Touch The Sound: A Sound Journey With Evelyn Glennie

Touch The Sound: A Sound Journey With Evelyn Glennie

Avant-garde percussionist Evelyn Glennie started going deaf in early adolescence. One day, a few years into the decline, she removed her hearing aid during a music class to find out what she could really hear. She discovered that her whole skeletal system was like a sounding board, capable of picking up the subtlest vibrations. In his documentary Touch The Sound: A Sound Journey With Evelyn Glennie, director Thomas Riedelsheimer gets inside Glennie's world, starting with what banging and clanging does to her body. He opens with Glennie hammering a gong, the sound of which rises from complete silence to deafening noise while she stands by in a blissful stupor.

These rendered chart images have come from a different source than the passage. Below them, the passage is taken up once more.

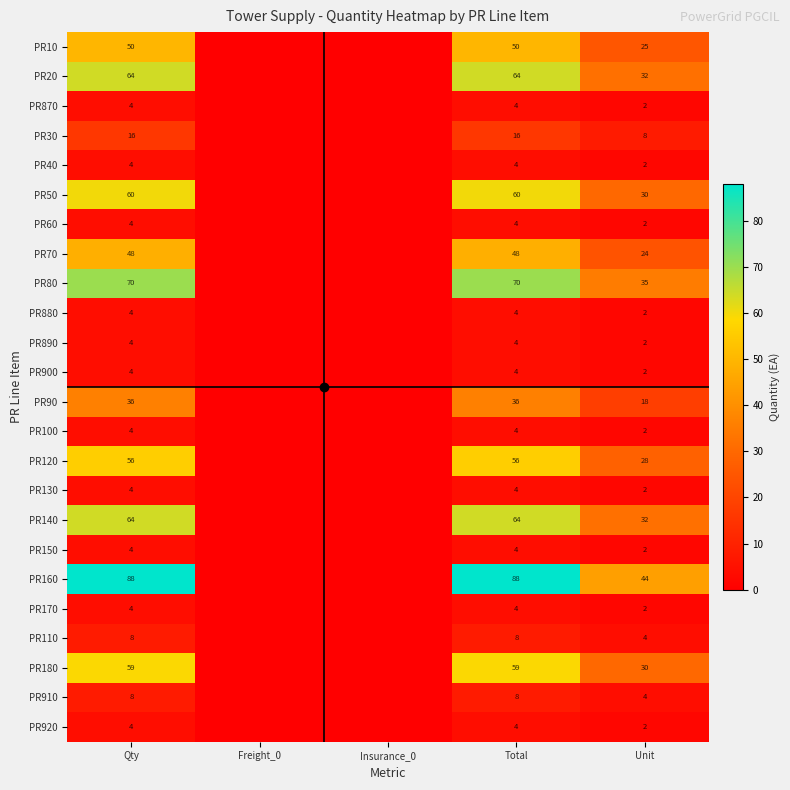

Where does the PR110 series first go above 4?

Qty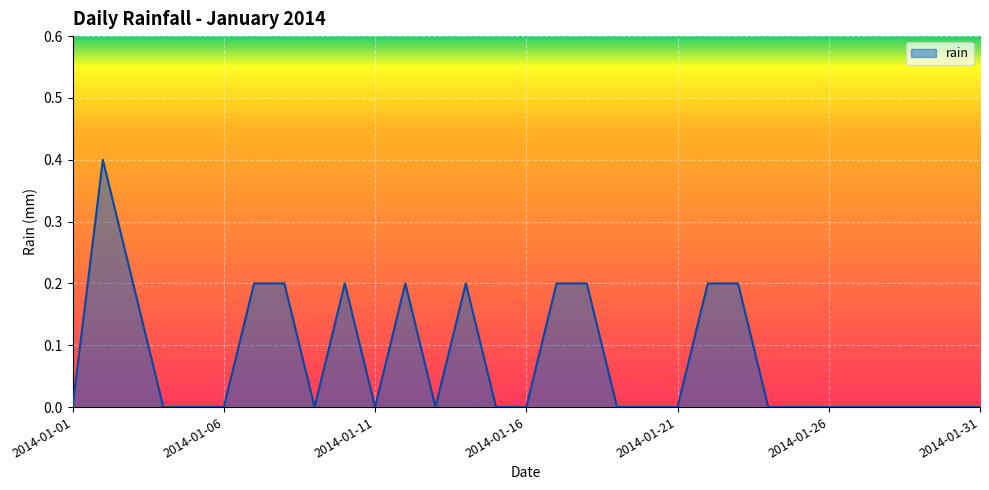

How many values are between 0 and 1?

31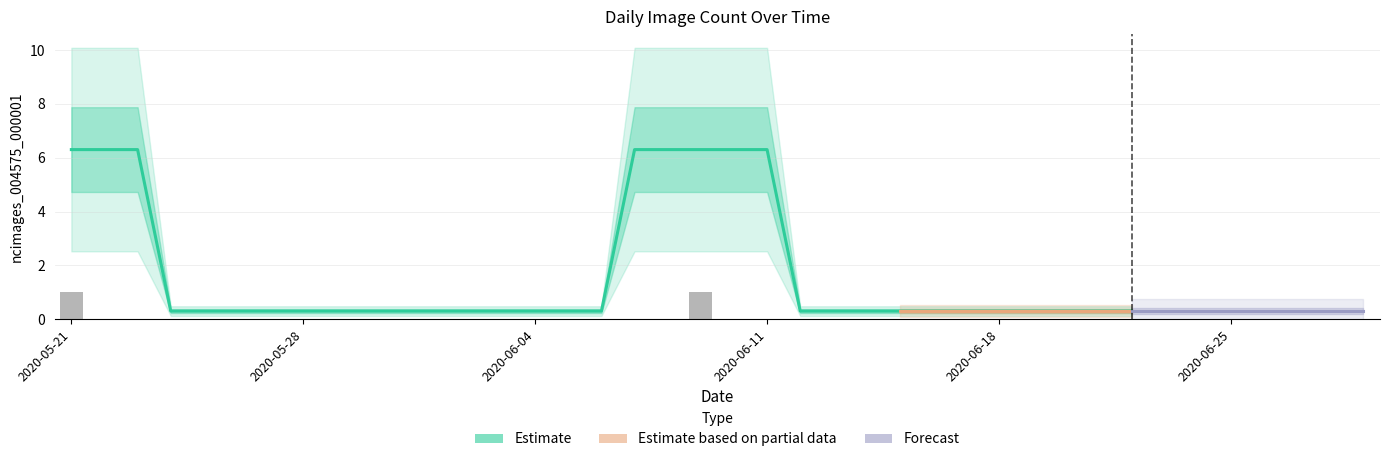

Are the bars horizontal?

No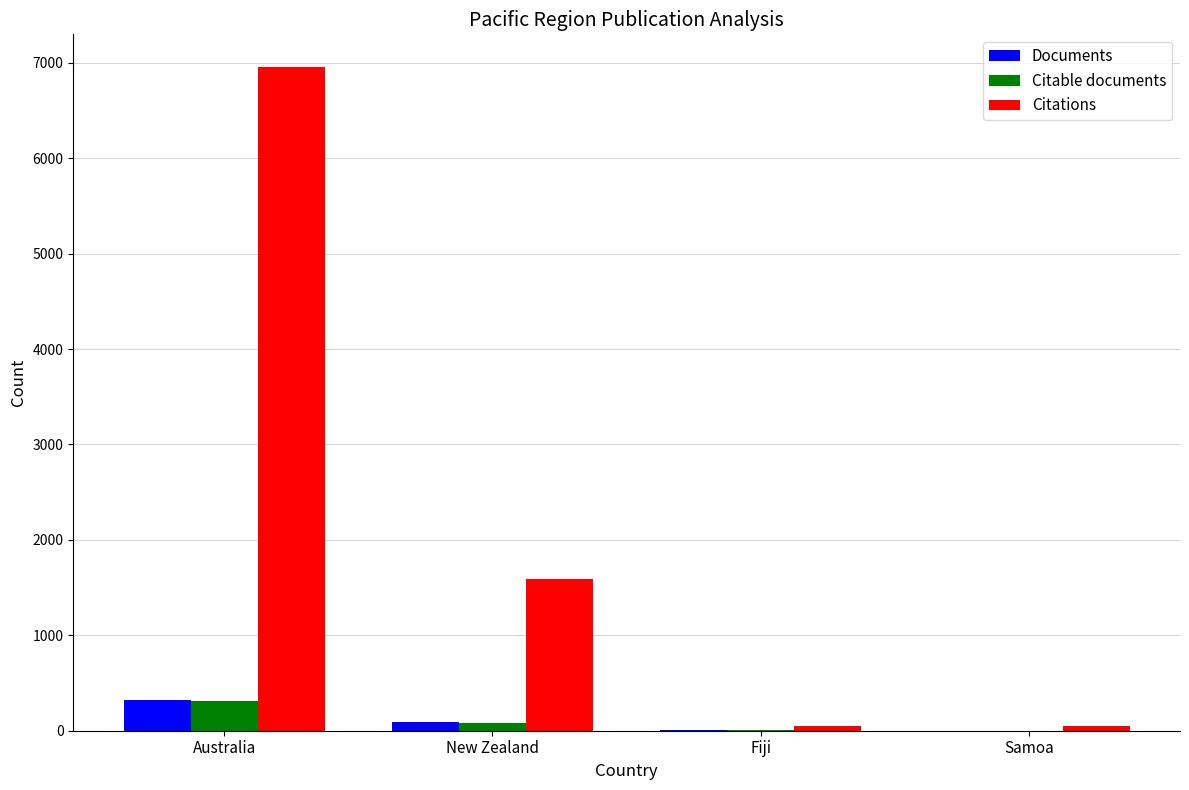

At which category does the chart reach its peak across all series?

Australia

Later, he shoots her in Grand Central Station, beating on a snare so intently that her whole upper torso vibrates and her bra strap slowly slips down her shoulder.

Touch The Sound lets Glennie tell some of her story, and it's also the document of an event: a recording session with Fred Frith for an improvised avant-garde album. (Their experimental music-making is probably more fun to watch than it would be to listen to.) Just as Riedelsheimer's last film, Rivers And Tides: Andy Goldsworthy Working With Time observed the painstaking processes of an environmental artist, so Touch The Sound leans on impressionistic sequences that convey the percussive qualities of Glennie's everyday life. Riedelsheimer focuses on the sound of suitcase wheels on tile floors, and automobile tires crossing a bridge. He catches the industrial hum of an office complex and the visual and aural dissonance of a Japanese food court. And he finds visuals to match the white noise, from animated billboards in a city square to the blur of Glennie's drumsticks in rapid motion.

Touch The Sound may be too heady to take in one sitting. Even given relatively calm passages—like a hushed tour through the courtyard of a Scottish castle or a mediation on ripples in a pond—there's just too much to absorb, especially since all the sequences essentially deliver the same message, that sound is everywhere. Still, like superior tracks on an exhausting double album, the individual moments of wonder in Touch The Sound are too powerful to dismiss. And it's notable that in two consecutive documentaries, Riedelsheimer has used one of the most permanent of artistic mediums to record art that disappears.